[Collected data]

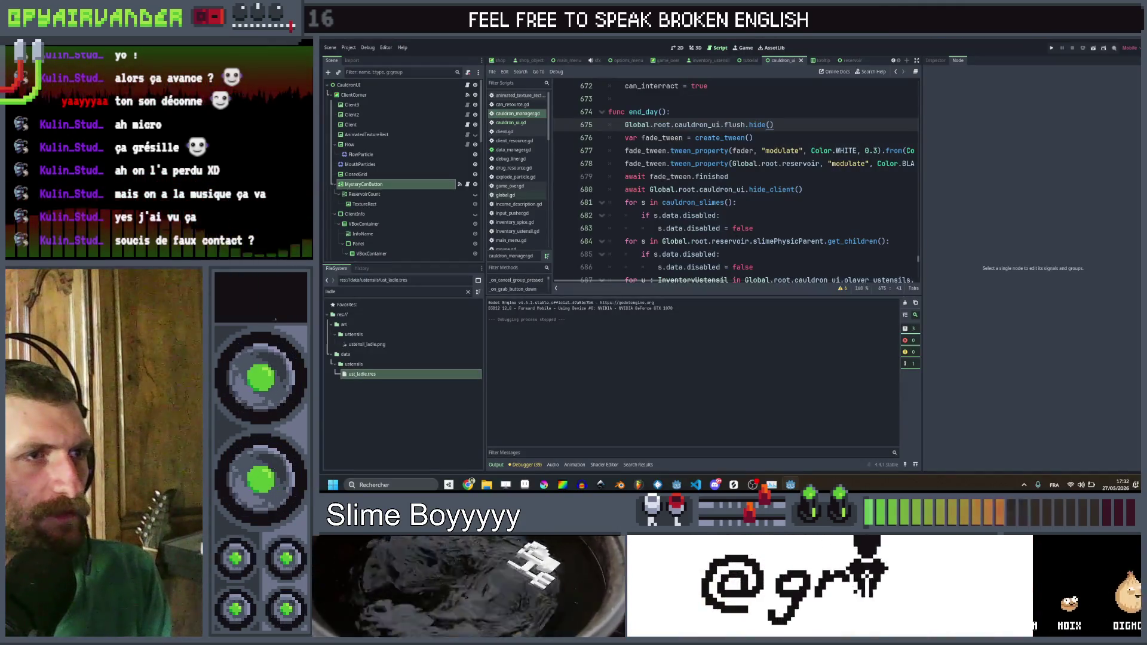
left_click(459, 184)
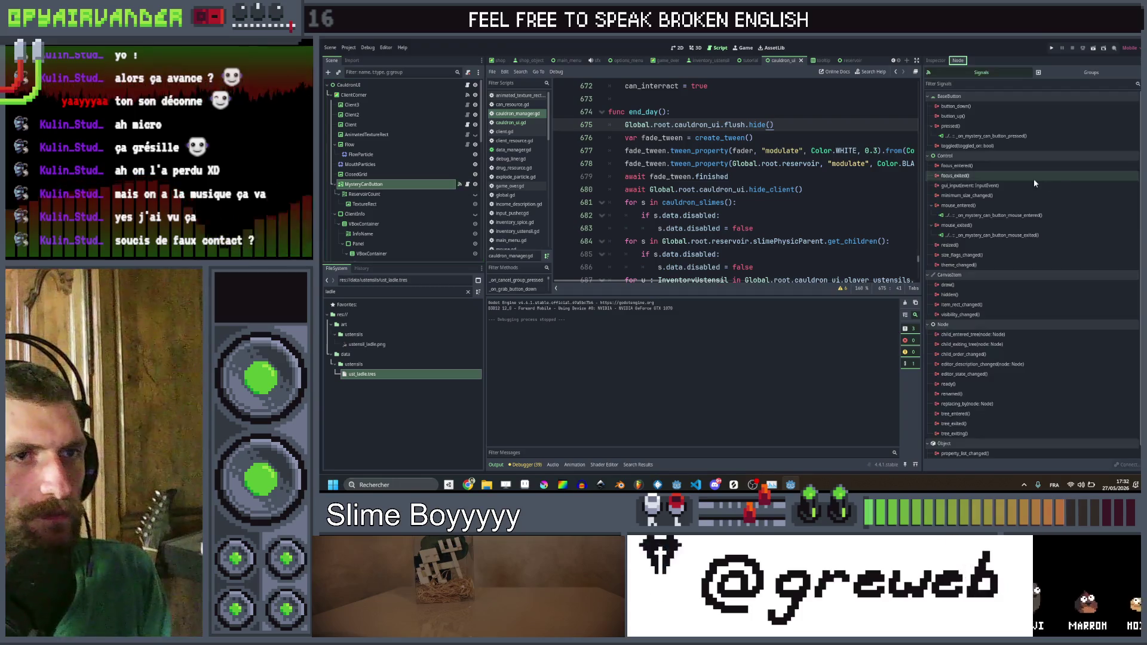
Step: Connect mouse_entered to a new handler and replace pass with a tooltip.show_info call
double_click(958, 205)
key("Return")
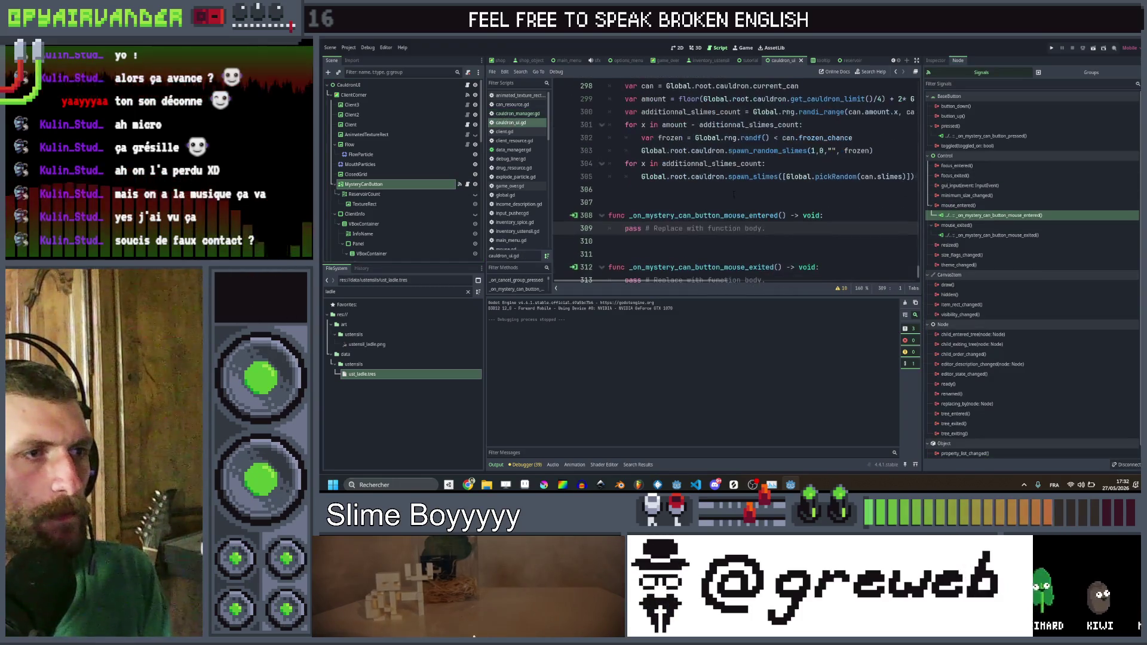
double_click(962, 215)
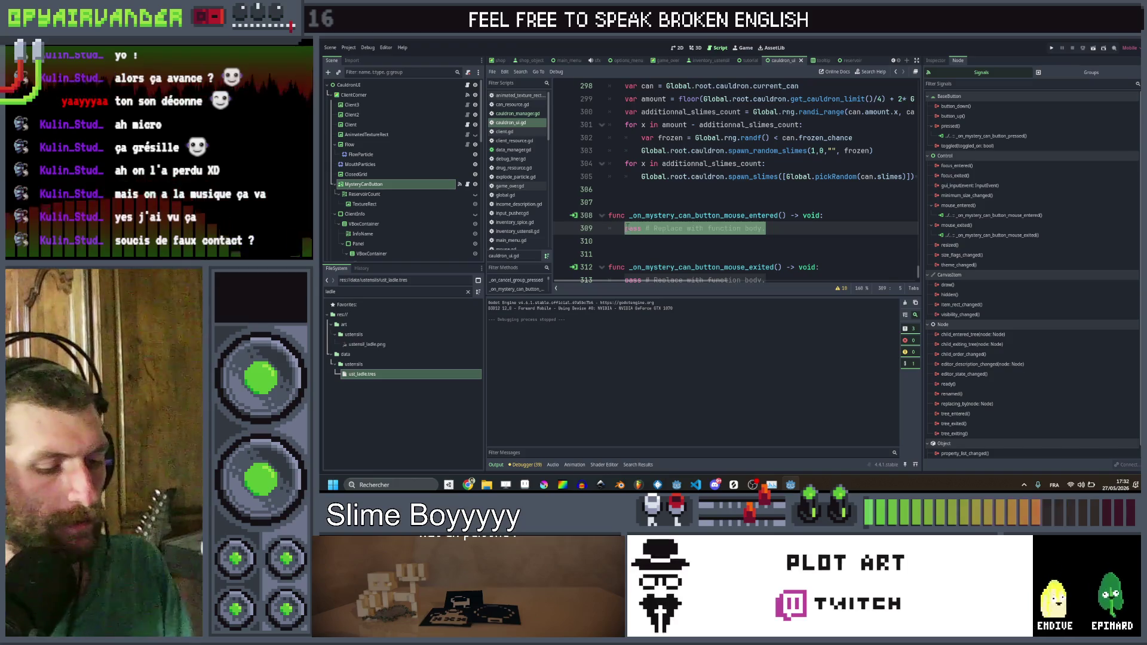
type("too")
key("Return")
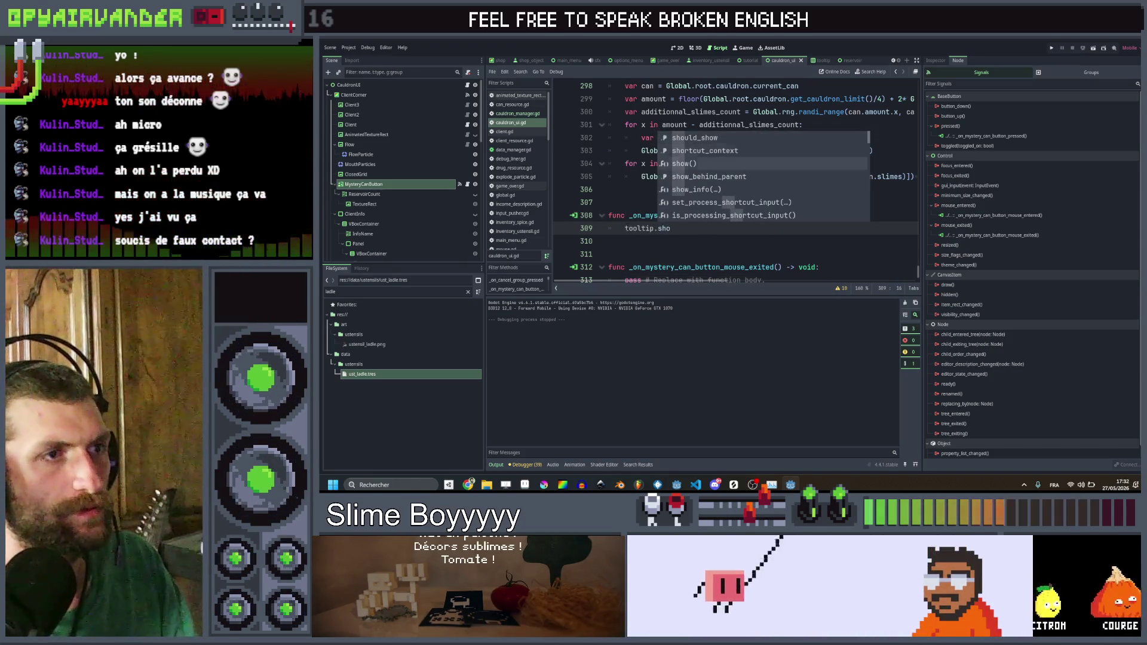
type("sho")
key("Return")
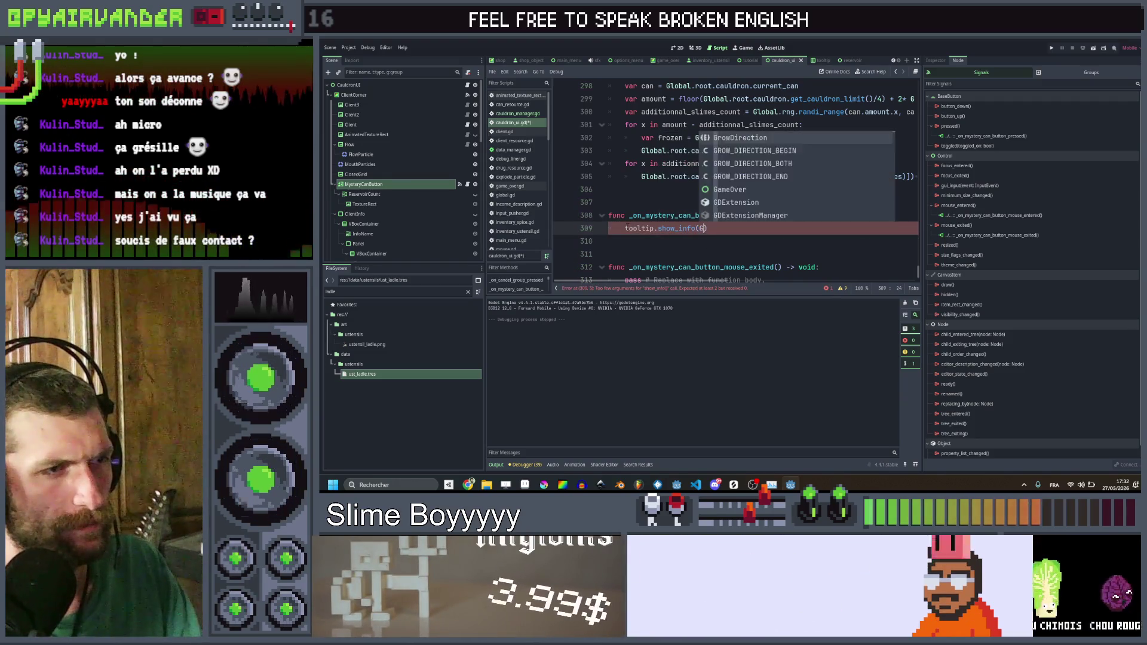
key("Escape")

→ **Work required**:
What is needed is every line of the data above, set down exactly but with the images left out.

→ **Result of this task**:
left_click(459, 184)
Step: Connect mouse_entered to a new handler and replace pass with a tooltip.show_info call
double_click(958, 205)
key("Return")
double_click(962, 215)
type("too")
key("Return")
type("sho")
key("Return")
key("Escape")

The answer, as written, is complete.